_ASSIGNMENT_: Reproduce every line of text in the records below character for character, keeping the same line order, and leave the pictures out.

----------------

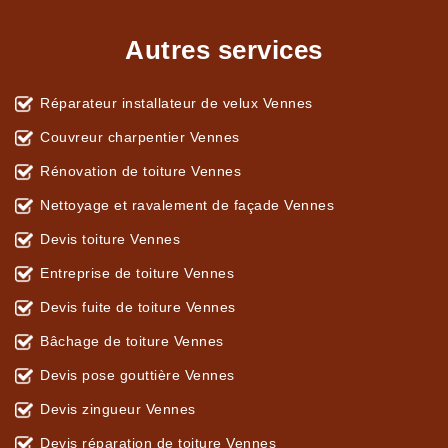
Autres services
Réparateur installateur de velux Vennes
Couvreur charpentier Vennes
Rénovation de toiture Vennes
Nettoyage et ravalement de façade Vennes
Devis toiture Vennes
Entreprise de toiture Vennes
Devis fuite de toiture Vennes
Bâchage de toiture Vennes
Devis pose gouttière Vennes
Devis zingueur Vennes
Devis réparation de toiture Vennes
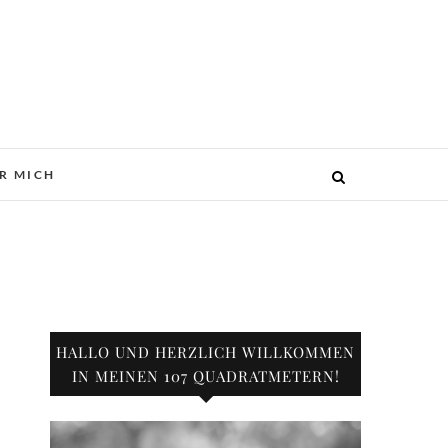
R MICH
HALLO UND HERZLICH WILLKOMMEN
IN MEINEN 107 QUADRATMETERN!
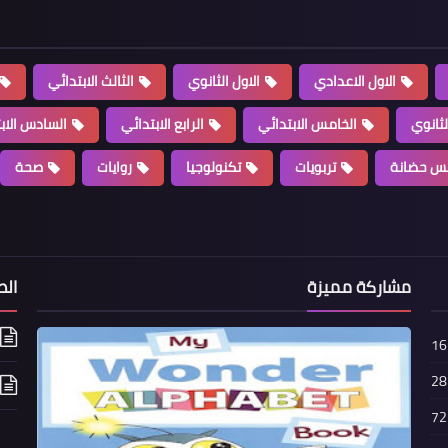
الاول الاعدادي
الاول الثانوي
الثالث الابتدائي
لثانوي
الخامس الابتدائي
الرابع الابتدائي
السادس الاب
س حضانة
تربويات
تكنولوجيا
روايات
صحة
مشاركة مميزة
الص
16
28
72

----------------

_ANSWER TO THIS TASK_:
Autres services
Réparateur installateur de velux Vennes
Couvreur charpentier Vennes
Rénovation de toiture Vennes
Nettoyage et ravalement de façade Vennes
Devis toiture Vennes
Entreprise de toiture Vennes
Devis fuite de toiture Vennes
Bâchage de toiture Vennes
Devis pose gouttière Vennes
Devis zingueur Vennes
Devis réparation de toiture Vennes
R MICH
HALLO UND HERZLICH WILLKOMMEN
IN MEINEN 107 QUADRATMETERN!
الاول الاعدادي
الاول الثانوي
الثالث الابتدائي
لثانوي
الخامس الابتدائي
الرابع الابتدائي
السادس الاب
س حضانة
تربويات
تكنولوجيا
روايات
صحة
مشاركة مميزة
الص
16
28
72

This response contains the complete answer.